Michael Chabon’s Telegraph Avenue (as seen in our Book Preview; and excerpted here) is due to hit shelves early September, and everybody seems pretty excited about it. How excited? Well, the book will come with an “enhanced e-book” replete with multimedia features, and the publishers have also decided to create a pop-up version of Brokeland Records, one of the novel’s main settings.
The story of how a publishing house began is the definition of literary inside baseball, but this piece by Jonathan Galassi — in which the FSG president responds to an upcoming book on the heyday of his company — does a pretty nice job of spurring a general reader’s interest. Among other things, it reveals that First Wife Dorothea Straus once called the company’s office “a sexual sewer.”
For the most part, Alexis de Tocqueville had good things to say about the young United States in his book Democracy in America, which is probably why we tend to forget that he thought Americans weren’t funny. What de Tocqueville missed, according to a new history of American humor, is the extent to which American funniness emerged from subversive groups of outsiders.
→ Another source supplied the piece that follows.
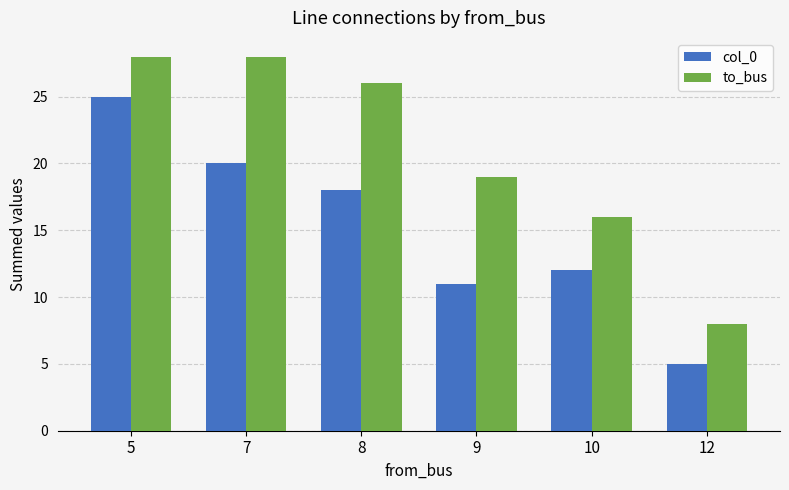

Which series changed the most between 10 and 12?

to_bus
In Bookforum, Ben Schwartz takes stock of the arguments in American Fun.
If you’re a professor or mentor, it’s the time of year you should expect to be hit up for recommendation letters. You can find inspiration in Ralph Waldo Emerson’s recommendation letter for Walt Whitman, when the latter was seeking government employment despite his controversial poetry. “He is known to me as a man of strong original genius, combining, with marked eccentricities, great powers & valuable traits of character: a self-relying large-hearted man, much beloved by his friends.” Even if the government didn’t like Whitman’s work, we do; read our own Michael Bourne’s essay on the power of Whitman’s poetry.
Tim Parks investigates the idea of “writing to death” in the cases of Thomas Hardy, D.H. Lawrence, Anton Chekhov, Charles Dickens and William Faulkner. “So many of the writers I have looked at seem permanently torn between irreconcilable positions,” Parks writes. “Eventually, the dilemma driving the work either leads to death, or is neutralized in a way that prolongs life but dulls the writing” (Bonus: Our own Mark O’Connell just reviewed Parks’s latest book, Italian Ways.)